Business

In brief: Triumph, union reach pact

Triumph Composite Systems and the union representing its 43 Spokane engineers have reached a tentative contract agreement that will provide bonuses and wage increases, cap medical premiums and bar layoffs through September 2013.

Members of the Society of Professional Engineering Employees in Aerospace will vote on the agreement today.

Terms include a bonus of the greater of 6 percent or $4,000 in the first year, and $2,300 in the second and third years of the 39-month pact. Salaries will increase 1 percent the first year, 2 percent the second and 3 percent the third. Medical premiums can rise only 24 percent over the life of the contract.

With overtime, said SPEEA Director of Strategic Development Rich Plunkett, some members are taking home six-figure salaries.
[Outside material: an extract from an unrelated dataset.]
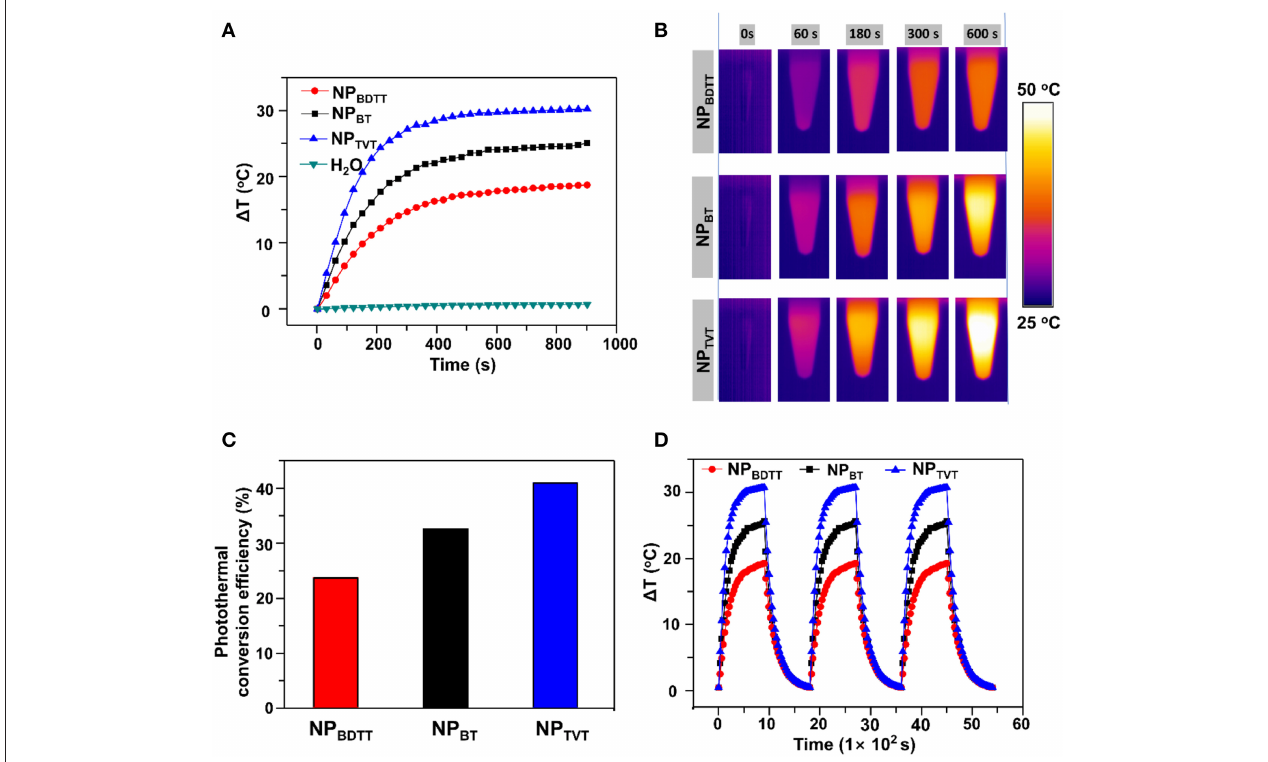
FIGURE 4 | (A) Temperature change curves of the nanoparticles upon exposure to NIR laser (808nm, 2.0 W/cm 2 , 15min). (B) Thermal images of NPs upon exposure to the NIR laser (808nm, 2.0 W/cm 2 ). (C) Photothermal conversion efficiency. (D) Temperature elevation of NPs (40.0 µ g/mL) over three laser on/off cycles of NIR irradiation (808nm, 2.0 W/cm 2 , 15min).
Triumph makes ducts, floor panels and other components for aircraft makers.

Bert Caldwell

Auntie’s to open second shop

Downtown Spokane bookseller Auntie’s Bookstore will expand into River Park Square in mid-July, said owner Chris O’Harra.

It will continue to run its larger Spokane store, at 402 W. Main, as it takes over the 3,000-square-foot, second-floor space last used by Children’s Corner Books.
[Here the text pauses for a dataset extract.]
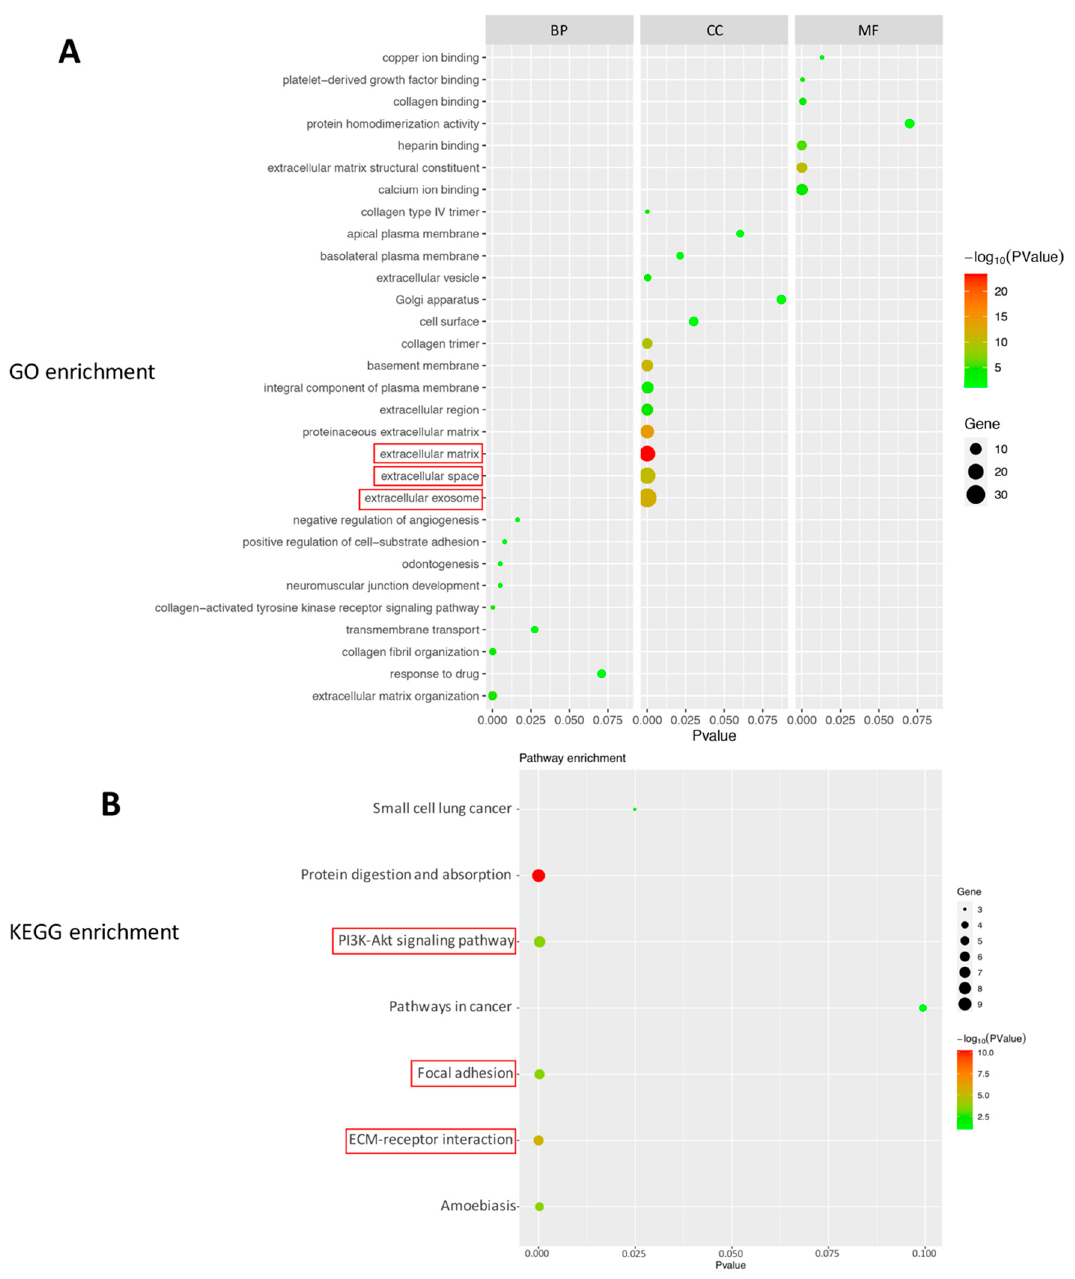
Figure 4. Enrichment analysis of top 55 up-regulated genes based on DAVID bioinformation resources. ( A ) Bubble plot of the enriched GO terms: cellular component terms (CC), molecular function terms (MF), biological process terms (BP). The first three pathways with the most genes (smaller p value), and which may be related to protection of photoreceptor cells are as follows: extracellular exosome, extracellular space, and extracellular matrix (red box). ( B ) Bubble plot of the enriched KEGG pathways. The pathways which may be related to protection of photoreceptor cells are as follows: PI3K–Akt signaling pathway. In addition, there are PI3K–Akt signaling pathway-related pathways: focal adhesion, ECM-receptor interaction (according to the map of PI3K–Akt signaling pathway, https://www.genome.jp/kegg-bin/show_pathway?rno04151 (accessed on 18 June 2021). The colors of the nodes are illustrated from red to green in descending order of –log10 ( p value). X-axis: signaling pathway or function; Y-axis: percentage of the number of DEGs assigned to a term among the total number of DEGs annotated in the network; Bubble size: number of DEGs assigned to a pathway or function; Color: enriched p value.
O’Harra said mall management persuaded Auntie’s to make the move in part to reach a younger audience. To attract shoppers in the 18- to 34-year-old group, the store will carry magazines, greeting cards and trendy, book-themed T-shirts, in addition to a modified version of the main store’s selections, O’Harra said.
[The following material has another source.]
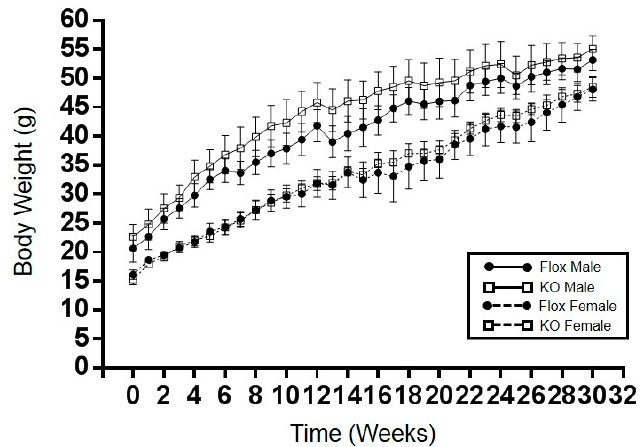
Figure 1. Weekly body weights of male and female Flox and KO (knockout) mice placed on a high-fat diet. No significant effect of on body weight was detected between males and females. Flox males, n = 8, KO males, n = 7, Flox and KO females, n = 6.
The bookshop signed a three-year lease with the mall, which is owned by Cowles Co., which also owns The Spokesman-Review.

Tom Sowa

Google wins copyright dispute

SAN FRANCISCO – A federal judge handed Google Inc. a major victory Wednesday by rebuffing media company Viacom Inc.’s attempt to collect more than $1 billion in damages for the alleged copyright abuses of Google’s popular YouTube service.

The ruling by U.S. District Judge Louis Stanton in New York embraces Google’s interpretation of a 12-year-old law that shields Internet services from claims of copyright infringement as long as they promptly remove illegal content when notified of a violation.

That so-called “safe harbor” helped persuade Google to buy YouTube for $1.76 billion in 2006, even though some of the Internet search leader’s own executives had earlier branded the video-sharing service as “a ‘rogue enabler’ of content theft,” according to documents unearthed in the copyright infringement case.

Associated Press

Briefcase

From wire reports

•Japan’s exports expanded for a sixth straight month in May as brisk global demand for cars and high-tech products helped shore up a recovery in the world’s second-largest economy. Exports rose 32.1 percent from a year earlier.

•Nike Inc. earned $522 million, or $1.06 per share, for the quarter as revenue and margins improved. That’s up 53 percent from $341.4 million, or 70 cents per share, in the same quarter a year earlier.

•Cisco Systems Inc. said it will invest $1 billion to help foster high-tech innovation in Russia. Russian President Dmitry Medvedev was visiting the computer networking equipment manufacturer as part of a tour of Silicon Valley.

•Verizon Wireless said Wednesday that it will begin selling the Droid X, the follow-up to Motorola Inc.’s popular Droid smart phone, on July 15.

•Independent music licensing company Rumblefish Inc. is giving YouTube uploaders a way to add songs to their videos without infringing on copyrights. The company will sell songs from its catalog of artists for $1.99. The cost includes a license allowing the video creator to use the music legally. The video can’t be used to make money.